Breathe easier, Hank Hill, Ally McBeal and Frasier -- the Internet is not robbing you of your viewers. Not yet, anyway.
Written by ZDNet Staff, Contributor

At least that's the contrarian opinion issued Wednesday by market researcher Nielsen Media Research Inc., throwing cold water on earlier surveys that found people dialling back their TV viewing to spend more time Web watching. "The early indication is that just because a home has access to the Internet, we are not seeing a corresponding decrease in TV tuning," said Jack Loftus, vice president of communications for NMR. The study refutes several others that indicated Internet-connected households were watching less TV. In fact, Nielsen itself released a study with Internet service provider America Online Inc. in August estimating that households connected to the Internet watched 15 percent less TV.

At that time, Bob Pittman, president and chief operating officer of AOL, said that the study proved the Internet's -- and AOL's, in particular -- advantage compared to television, which is under-delivering to upper-demographic Internet/online households." Discovery Communications Inc., owner of the Discovery channel, took exception with the AOL-Nielsen conclusions.

In September, the cable channel published a different set of conclusions based on the same data as the AOL-Nielsen report.

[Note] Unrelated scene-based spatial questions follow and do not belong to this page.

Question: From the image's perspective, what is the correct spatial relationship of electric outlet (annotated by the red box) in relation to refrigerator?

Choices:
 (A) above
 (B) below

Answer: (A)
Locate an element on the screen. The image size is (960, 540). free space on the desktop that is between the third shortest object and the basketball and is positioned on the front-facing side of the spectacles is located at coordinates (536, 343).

By looking at the more than 2,200 people in the study that had participated in a similar study the year before, Discovery found that gaining access to the Internet did not change the viewing habits over that year.

The current NMR study points to other factors behind the decrease in TV viewing. The survey followed 5,000 households over a six-month period, dividing them into three categories: households lacking Internet access, a group with access and a third that started using the Internet during those six months. Both groups that had Internet access by the end of the six months had their TVs on about 26 percent of the time compared with the 31 percent for the group without Internet access. Neither groups' viewing time changed during the period, except that men who gained access to the Internet tended to watch less TV, stated the report.

The conclusions did not refute the AOL-Nielsen's study, just AOL's spin on the data. In fact, in August, NMR'S vice president Paul Lindstrom said in a statement, "The findings from this [the AOL-Nielsen] study are consistent with other research indicating that online households are more upscale than their unconnected counterparts, and that upper-demographic homes, as a whole, watch less television than the U.S. average."

In other words, the Internet is not stealing its audience from TV, but attracting viewers who were not big TV watchers in the first place, said Julia Pickar, industry analyst with Internet watcher Zona Research Inc. "People's media diet doesn't change because of the Internet," she said. "People are just finding what's right for them."

NMR hopes six-month check-ups of its test groups will reveal more information, such as what types of programming are most resistant to the Internet and which segments of the population watch less TV. "You need a series of snapshots -- this is only the first," said Loftus.